Sí, inocente es la palabra, el concepto. Volviendo un poco atrás, cuando cumplí quince años, no sé por qué razón pedí que no me los celebraran. Acepté el regalo, claro está, una bicicleta imponente. Sin embargo, ese mismo día sorprendí a mi madre llorando. Era muy raro que mi madre llorase. Le pregunté el motivo. Al principio no quería hablar del tema, pero como me puse pesado me dijo de sopetón:
-Tu padre tiene otra mujer.
-Pero cómo, no me lo creo, no es posible, ¿quién te lo ha dicho?
-Nadie me lo ha dicho, lo he sorprendido casi con las manos en la masa. Un tiempo atrás lo noté que actuaba en forma diferente, extraña. Como que escondía algo, un secreto. Pues bien, un día salió de casa diciéndome que iba al trabajo, que había surgido algo extra. Era día sábado y nunca acostumbraba a trabajar el fin de semana. Salí detrás de él sin que se diera cuenta. No usó el auto y se fue caminando. La distancia no fue muy larga. Se paró ante una vivienda, tocó el timbre. Alguien abrió la puerta y él entró. Apresuré mis pasos, llegué a la vivienda y también toqué el timbre. Me abrió la puerta una dama joven, atractiva, muy perfumada y vestida elegantemente. Le dije que venía a por mi marido. Se quedó muy sorprendida. Tu padre se asomó y sin decir nada salió a la calle alejándose rápidamente. Me fui detrás de él, luego lo alcancé y sin hablarnos volvimos ambos a casa. Creo, hijo mío, que en parte yo tengo la culpa pues le cerré la fábrica.
-No entiendo eso mamá, que fábrica le ibas a cerrar si tú no tienes ninguna empresa, fuera de trabajar en una casa de modas.
-De verdad hijo, no entiendes lo que te digo.
-No, para que te voy a mentir.
-Me cuesta explicarlo, son cosas que una madre no debe contarle a un hijo. Pero en fin, como veo que tú eres muy especial y hay ciertas cosas de la jerga popular que no comprendes, te lo diré en forma directa. Paré las relaciones sexuales con tu padre.
-Ahora, si que caigo. Le cerraste la fábrica y el papi buscó otra fábrica. Por ahí va la cosa. Pienso que de alguna manera debes solucionar esta situación tan engorrosa. ¿Qué vas a hacer mamá?

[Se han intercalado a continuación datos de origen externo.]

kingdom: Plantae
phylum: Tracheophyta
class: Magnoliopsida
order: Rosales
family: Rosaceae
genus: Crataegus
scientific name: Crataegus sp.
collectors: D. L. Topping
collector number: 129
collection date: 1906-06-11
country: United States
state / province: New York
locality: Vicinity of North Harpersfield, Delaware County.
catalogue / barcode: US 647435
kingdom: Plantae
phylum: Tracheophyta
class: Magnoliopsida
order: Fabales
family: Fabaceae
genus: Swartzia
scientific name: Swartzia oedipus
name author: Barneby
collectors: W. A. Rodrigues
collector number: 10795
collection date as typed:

-No lo sé muy bien hijo mío. Todavía lo quiero, entiendo que él todavía mantenga su empuje varonil. Pensándolo bien tendré que perdonarlo y abrir la fábrica nuevamente.
-Claro, madre, me parece lo correcto.
Le dije esto y salí en la práctica arrancando. Era realmente complicado el tema del sexo. La verdad que yo entré en el mundo del sexo igual, creo y lo pienso, como lo hace la mayoría de los mortales, es decir masturbándome. Al principio un poco asustado por el miedo que me habían metido en la iglesia católica de la cual fui asiduo un largo tiempo hasta que me libré de ella. Pensé, en un principio, que me iba a ir al infierno. No me fui al infierno, aún más creo que me introduje en el paraíso.
Leí, según los parámetros de la OMS, Organización Mundial de la Salud, que la adolescencia es una etapa que comprende desde los diez años hasta los diecinueve. La verdad es que no sé si en mi atribulada humilde persona se cumplieron esos tiempos.